- [Your goal]
If a line in the entries below includes the string "decreasing", copy it out.

- [Extracted page text data]
+---+

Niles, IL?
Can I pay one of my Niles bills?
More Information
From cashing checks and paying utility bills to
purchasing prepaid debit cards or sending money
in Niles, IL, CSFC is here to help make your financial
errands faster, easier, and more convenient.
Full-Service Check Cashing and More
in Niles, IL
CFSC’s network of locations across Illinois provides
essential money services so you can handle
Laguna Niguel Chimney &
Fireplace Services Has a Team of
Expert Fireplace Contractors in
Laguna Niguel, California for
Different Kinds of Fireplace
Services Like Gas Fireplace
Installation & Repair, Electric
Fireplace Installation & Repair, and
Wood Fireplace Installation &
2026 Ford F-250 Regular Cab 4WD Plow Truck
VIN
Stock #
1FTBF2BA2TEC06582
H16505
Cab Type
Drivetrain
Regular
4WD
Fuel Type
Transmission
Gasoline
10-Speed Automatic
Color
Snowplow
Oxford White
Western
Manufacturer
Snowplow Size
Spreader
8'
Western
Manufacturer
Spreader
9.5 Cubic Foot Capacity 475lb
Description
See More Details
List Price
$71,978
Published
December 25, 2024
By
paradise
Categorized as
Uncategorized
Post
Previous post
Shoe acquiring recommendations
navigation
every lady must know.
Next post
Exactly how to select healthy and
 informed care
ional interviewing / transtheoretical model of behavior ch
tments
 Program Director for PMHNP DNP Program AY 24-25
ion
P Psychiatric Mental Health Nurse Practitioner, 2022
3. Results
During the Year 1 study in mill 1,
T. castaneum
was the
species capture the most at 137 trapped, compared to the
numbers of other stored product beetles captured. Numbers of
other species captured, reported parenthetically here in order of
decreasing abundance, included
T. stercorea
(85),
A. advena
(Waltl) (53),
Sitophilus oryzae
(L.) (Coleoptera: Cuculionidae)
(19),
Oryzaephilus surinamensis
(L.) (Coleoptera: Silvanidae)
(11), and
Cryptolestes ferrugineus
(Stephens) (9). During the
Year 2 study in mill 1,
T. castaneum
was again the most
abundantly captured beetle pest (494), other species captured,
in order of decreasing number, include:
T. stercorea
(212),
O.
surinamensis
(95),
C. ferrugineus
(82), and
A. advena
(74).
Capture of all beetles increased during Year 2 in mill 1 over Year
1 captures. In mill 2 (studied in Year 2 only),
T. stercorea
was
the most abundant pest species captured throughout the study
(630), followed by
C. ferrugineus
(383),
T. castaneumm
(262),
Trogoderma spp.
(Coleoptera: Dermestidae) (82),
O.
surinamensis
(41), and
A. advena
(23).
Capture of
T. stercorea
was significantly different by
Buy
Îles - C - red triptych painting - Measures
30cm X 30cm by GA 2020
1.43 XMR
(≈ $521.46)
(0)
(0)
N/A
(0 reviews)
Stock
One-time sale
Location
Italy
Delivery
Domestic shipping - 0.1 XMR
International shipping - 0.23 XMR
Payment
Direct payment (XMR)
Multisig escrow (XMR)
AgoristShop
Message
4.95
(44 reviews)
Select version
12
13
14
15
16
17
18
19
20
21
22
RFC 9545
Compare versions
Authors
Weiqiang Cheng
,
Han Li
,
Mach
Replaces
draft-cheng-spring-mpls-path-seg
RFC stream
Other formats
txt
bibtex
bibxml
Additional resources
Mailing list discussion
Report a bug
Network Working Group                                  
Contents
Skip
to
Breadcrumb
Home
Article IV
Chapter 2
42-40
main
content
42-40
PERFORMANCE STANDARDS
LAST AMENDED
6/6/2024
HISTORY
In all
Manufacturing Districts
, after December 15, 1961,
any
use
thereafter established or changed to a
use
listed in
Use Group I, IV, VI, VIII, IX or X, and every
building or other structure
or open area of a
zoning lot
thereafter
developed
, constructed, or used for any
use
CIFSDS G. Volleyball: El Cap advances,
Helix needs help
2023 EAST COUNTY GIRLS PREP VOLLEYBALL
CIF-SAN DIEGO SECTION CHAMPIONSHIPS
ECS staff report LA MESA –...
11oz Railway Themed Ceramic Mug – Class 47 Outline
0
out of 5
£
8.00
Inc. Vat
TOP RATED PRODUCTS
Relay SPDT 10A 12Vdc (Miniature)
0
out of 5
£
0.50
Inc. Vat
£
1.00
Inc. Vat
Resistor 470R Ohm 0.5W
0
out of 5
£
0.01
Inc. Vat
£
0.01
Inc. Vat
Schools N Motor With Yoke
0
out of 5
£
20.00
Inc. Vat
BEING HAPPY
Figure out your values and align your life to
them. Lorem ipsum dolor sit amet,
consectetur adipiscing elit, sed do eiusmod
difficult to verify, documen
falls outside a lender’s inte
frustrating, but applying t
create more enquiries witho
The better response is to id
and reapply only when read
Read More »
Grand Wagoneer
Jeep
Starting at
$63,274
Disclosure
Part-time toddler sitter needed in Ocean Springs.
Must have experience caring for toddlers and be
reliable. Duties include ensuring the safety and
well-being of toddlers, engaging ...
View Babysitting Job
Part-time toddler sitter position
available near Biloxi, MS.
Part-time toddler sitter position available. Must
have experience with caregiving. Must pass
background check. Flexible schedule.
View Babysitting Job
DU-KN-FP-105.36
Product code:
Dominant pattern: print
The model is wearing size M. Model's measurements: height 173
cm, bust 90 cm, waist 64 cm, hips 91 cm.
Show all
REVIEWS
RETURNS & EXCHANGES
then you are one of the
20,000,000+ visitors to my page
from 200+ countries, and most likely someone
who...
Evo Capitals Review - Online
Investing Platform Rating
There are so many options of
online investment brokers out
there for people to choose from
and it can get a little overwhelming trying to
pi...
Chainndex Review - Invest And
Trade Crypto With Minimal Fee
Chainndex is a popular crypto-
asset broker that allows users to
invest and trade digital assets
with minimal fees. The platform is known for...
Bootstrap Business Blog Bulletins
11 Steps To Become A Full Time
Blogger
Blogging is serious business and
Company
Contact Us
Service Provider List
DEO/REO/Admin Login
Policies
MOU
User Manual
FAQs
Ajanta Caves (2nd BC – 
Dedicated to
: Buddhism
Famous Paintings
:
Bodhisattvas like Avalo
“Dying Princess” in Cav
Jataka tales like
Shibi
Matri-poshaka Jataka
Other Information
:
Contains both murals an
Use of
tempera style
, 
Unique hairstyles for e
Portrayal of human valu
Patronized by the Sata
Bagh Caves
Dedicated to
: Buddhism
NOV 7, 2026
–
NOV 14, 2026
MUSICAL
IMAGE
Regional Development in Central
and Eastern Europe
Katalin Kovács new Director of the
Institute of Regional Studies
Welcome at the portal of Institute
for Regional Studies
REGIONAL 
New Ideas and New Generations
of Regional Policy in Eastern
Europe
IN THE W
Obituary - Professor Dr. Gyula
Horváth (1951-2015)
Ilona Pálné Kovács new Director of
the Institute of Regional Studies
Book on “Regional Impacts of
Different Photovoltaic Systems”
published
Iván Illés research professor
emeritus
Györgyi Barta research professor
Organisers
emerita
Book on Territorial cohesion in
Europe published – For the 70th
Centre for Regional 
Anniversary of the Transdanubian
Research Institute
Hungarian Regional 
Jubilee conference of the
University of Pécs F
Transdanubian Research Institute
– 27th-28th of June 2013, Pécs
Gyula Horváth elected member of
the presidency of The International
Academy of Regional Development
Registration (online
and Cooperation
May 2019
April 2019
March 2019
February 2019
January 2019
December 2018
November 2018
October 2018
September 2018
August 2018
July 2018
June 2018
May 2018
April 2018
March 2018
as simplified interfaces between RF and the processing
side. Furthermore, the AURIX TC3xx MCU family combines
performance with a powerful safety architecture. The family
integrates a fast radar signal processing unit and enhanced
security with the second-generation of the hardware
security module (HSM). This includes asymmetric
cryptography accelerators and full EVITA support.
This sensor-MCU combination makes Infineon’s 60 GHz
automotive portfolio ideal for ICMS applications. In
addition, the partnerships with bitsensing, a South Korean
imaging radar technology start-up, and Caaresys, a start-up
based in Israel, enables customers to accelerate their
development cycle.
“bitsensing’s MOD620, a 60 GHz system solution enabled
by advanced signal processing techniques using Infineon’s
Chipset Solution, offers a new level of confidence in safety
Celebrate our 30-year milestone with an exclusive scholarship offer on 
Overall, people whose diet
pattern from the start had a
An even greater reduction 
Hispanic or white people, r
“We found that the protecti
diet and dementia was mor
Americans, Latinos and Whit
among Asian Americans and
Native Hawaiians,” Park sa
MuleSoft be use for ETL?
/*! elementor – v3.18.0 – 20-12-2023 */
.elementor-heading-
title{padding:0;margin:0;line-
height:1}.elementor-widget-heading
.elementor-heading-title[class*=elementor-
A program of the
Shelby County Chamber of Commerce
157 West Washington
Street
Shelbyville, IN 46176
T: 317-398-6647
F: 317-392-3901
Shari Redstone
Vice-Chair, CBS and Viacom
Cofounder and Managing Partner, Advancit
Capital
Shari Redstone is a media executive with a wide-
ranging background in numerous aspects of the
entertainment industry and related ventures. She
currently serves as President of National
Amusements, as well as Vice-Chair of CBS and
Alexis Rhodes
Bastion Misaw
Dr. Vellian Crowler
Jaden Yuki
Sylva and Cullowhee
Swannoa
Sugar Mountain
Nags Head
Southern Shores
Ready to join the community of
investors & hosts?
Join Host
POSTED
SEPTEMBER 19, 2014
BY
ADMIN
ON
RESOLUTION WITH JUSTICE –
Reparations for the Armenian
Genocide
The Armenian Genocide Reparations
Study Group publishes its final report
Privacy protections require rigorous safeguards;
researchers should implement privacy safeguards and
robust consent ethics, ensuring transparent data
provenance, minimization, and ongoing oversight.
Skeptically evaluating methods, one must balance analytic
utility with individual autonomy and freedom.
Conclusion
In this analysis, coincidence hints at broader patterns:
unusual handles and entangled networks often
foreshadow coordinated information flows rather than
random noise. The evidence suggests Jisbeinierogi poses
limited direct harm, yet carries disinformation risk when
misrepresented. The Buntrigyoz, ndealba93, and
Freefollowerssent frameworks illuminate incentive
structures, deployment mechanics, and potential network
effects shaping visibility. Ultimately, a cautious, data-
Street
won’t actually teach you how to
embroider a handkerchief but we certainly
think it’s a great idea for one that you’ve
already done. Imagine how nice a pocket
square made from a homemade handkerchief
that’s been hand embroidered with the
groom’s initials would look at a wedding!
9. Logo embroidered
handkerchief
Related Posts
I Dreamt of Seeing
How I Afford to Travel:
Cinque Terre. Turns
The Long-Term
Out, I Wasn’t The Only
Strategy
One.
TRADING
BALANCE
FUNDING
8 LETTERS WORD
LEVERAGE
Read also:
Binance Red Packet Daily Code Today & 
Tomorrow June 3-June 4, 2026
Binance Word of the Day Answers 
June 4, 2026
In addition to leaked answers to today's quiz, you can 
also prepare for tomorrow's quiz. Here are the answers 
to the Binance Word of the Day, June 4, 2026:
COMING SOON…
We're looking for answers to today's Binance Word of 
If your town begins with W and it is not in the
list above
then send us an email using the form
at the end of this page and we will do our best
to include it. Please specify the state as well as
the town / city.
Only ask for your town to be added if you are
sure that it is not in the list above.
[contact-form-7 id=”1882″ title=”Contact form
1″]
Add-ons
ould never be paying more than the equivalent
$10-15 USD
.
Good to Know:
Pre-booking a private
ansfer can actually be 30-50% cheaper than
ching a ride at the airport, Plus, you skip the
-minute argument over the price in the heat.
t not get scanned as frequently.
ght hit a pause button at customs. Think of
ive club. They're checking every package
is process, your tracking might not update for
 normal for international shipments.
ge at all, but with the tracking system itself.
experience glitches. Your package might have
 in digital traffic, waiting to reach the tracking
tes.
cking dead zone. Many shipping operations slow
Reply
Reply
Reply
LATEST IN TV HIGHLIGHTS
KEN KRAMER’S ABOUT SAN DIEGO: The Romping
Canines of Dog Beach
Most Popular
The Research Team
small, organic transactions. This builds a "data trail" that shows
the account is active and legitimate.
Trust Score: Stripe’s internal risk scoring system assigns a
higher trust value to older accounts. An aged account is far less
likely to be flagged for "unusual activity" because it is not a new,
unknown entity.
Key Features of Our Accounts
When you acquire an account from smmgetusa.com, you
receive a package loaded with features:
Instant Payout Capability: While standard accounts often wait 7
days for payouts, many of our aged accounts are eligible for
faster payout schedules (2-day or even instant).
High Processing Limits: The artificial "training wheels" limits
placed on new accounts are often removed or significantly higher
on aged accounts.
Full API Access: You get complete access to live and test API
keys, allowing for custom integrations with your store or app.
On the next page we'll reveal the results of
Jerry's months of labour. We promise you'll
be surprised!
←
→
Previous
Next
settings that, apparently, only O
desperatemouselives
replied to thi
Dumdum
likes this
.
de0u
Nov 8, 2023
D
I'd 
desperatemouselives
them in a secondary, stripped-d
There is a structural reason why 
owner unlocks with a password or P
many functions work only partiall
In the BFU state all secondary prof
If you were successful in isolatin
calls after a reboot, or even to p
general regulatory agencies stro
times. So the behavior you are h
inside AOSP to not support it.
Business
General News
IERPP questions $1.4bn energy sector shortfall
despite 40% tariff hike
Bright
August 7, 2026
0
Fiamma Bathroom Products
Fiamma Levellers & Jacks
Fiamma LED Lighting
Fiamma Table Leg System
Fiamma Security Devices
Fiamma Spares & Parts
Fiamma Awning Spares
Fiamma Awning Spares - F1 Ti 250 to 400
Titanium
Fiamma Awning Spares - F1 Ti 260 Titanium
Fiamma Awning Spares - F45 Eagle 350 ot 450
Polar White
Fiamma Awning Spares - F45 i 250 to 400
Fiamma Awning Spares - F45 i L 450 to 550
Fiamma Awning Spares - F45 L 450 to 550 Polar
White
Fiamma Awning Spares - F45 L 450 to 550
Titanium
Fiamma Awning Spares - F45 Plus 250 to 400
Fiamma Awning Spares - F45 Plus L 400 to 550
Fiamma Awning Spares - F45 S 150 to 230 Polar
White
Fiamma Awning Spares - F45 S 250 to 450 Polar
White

+---+

- [Written answer]
decreasing abundance, included
in order of decreasing number, include:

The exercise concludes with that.